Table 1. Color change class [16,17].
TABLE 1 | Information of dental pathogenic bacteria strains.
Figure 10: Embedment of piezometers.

────────────────

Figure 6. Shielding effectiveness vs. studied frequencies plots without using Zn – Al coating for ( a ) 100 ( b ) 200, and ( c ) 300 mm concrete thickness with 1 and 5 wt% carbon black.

────────────────

AIM OF THE EXERCISE ::
Search the data and copy each line containing "Figure".

EXERCISE RESPONSE ::
Figure 10: Embedment of piezometers.
Figure 6. Shielding effectiveness vs. studied frequencies plots without using Zn – Al coating for ( a ) 100 ( b ) 200, and ( c ) 300 mm concrete thickness with 1 and 5 wt% carbon black.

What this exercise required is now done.